**Testo selezionato**:
■ ■ ■ ■
A)     Tutti gli stati europei assieme (escluso di default probabilmente la Svizzera ed il Regno Unito perché chi pensa ad una unione politica generale con i britannici non ha la più pallida cognizione di storia e rimane nella dimensione Disney, versione Mary Poppins) svilupperebbero una popolazione federata di circa 550 milioni di individui. Appare subito chiaro il problema di costruttivismo politico-storico-linguistico-culturale-economico di un affare del genere. I confederati secessionisti d’America erano 7 stati per 9 milioni di individui. Le tredici originarie colonie federate nell’indipendenza americana del 1776 avevano una popolazione di 2,4 milioni di individui. L’allargamento ad Ovest fu fatto con coloni e guerre di rapina. La federazione americana nacque con pochi uomini in una vastissima terra, senza interferenze esterne (una volta raggiunta l’indipendenza) in un continente lontano dalle risse europee di tutti contro tutti o tutti contro uno, e alimentò se stessa, la sua stabilità, la sua ricchezza, il senso stesso dello stare assieme (popoli che parlavano la stessa lingua, avevano la stessa religione ed anche molte comuni motivazioni di ceto sociale e biografia personale), divorando territorio, risorse immense e qualche indiano. Le decine di popoli che convivono in Cina sotto uno stesso ordine, lo fanno da più di duemila anni. Quelli dell’India sono stati uniti a più riprese sia da dinastie locali sia da invasori, quando divisi lo sono stati principalmente tra area del Nord e quella del Sud. Altre federazioni hanno una storia estremamente semplificata rispetto a quella Europea.

B)      In questo nuovo gigante, si spererebbe di impiantare un parlamento rappresentativo si suppone in ragione delle rispettive popolazioni. Cosa succederebbe con l’eterogeneità culturale che non suggerisce possibilità immediate di poter sintetizzare un popolo europeo, l’eterogeneità linguistica, la divergenza di interessi d’area, la diversità socio-economica, la politica estera che porta il Meridione a riferirsi spontaneamente al Mediterraneo, l’area germano scandinava a riferirsi all’Est, alcune repubbliche dell’Est ad essere molto ossequiosi con gli USA ? Chi devolverebbe la propria sovranità in favore di una gestione dell’interesse che potrebbe essere in mano ai paesi grandi vs i piccoli o quelli del Nord vs quelli del Sud, dell’Ovest vs quelli dell’Est? In poche parole, come trovare una comune sintesi culturale, politica, geopolitica, economica? Una comune intenzione?
■ ■ ■ ■
**Record mostrati**:
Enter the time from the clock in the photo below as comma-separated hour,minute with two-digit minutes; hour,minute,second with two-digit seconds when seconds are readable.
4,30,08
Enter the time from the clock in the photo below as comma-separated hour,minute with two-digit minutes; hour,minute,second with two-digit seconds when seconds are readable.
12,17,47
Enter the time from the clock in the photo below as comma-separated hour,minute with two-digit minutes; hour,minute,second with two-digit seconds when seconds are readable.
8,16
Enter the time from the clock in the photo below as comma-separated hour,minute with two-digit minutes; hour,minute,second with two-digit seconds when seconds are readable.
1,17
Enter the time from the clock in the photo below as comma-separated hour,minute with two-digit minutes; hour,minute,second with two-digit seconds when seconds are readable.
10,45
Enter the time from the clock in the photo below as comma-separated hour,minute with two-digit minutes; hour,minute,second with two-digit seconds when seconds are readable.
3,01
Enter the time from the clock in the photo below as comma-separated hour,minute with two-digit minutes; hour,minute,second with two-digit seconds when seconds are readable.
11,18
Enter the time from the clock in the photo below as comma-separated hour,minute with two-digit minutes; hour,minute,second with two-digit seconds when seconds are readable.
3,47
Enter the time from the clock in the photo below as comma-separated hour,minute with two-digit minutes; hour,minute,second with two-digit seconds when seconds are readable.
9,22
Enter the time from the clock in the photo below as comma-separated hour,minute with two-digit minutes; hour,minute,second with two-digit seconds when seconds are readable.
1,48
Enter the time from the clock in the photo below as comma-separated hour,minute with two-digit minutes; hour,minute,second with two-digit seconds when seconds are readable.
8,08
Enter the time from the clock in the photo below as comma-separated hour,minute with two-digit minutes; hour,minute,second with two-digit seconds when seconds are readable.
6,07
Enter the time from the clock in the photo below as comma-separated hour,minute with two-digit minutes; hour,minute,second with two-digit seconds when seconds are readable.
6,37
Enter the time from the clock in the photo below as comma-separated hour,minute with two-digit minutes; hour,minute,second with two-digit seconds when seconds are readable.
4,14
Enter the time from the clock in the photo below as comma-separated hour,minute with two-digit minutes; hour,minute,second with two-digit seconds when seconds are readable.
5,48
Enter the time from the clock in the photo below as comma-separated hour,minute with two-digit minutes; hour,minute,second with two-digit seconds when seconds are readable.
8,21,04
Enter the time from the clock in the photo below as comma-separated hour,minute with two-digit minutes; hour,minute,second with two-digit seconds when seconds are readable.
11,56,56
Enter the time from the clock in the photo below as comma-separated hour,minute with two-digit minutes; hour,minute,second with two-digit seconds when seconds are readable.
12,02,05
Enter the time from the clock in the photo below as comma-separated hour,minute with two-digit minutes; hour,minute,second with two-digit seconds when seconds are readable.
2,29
■ ■ ■ ■
**Problema proposto**:
Rispondi per favore a queste domande sul testo dedicato alla federazione europea:
(a) Di circa quanti individui sarebbe la popolazione federata di tutti gli stati europei?
(b) Che popolazione avevano le tredici colonie originarie federate nell'indipendenza americana del 1776?
(c) A quale area la politica estera porta il Meridione a riferirsi spontaneamente?
Questi record provengono da un'altra fonte.

**Risposta all'esercizio**:
(a) Circa 550 milioni di individui.
(b) 2,4 milioni di individui.
(c) Al Mediterraneo.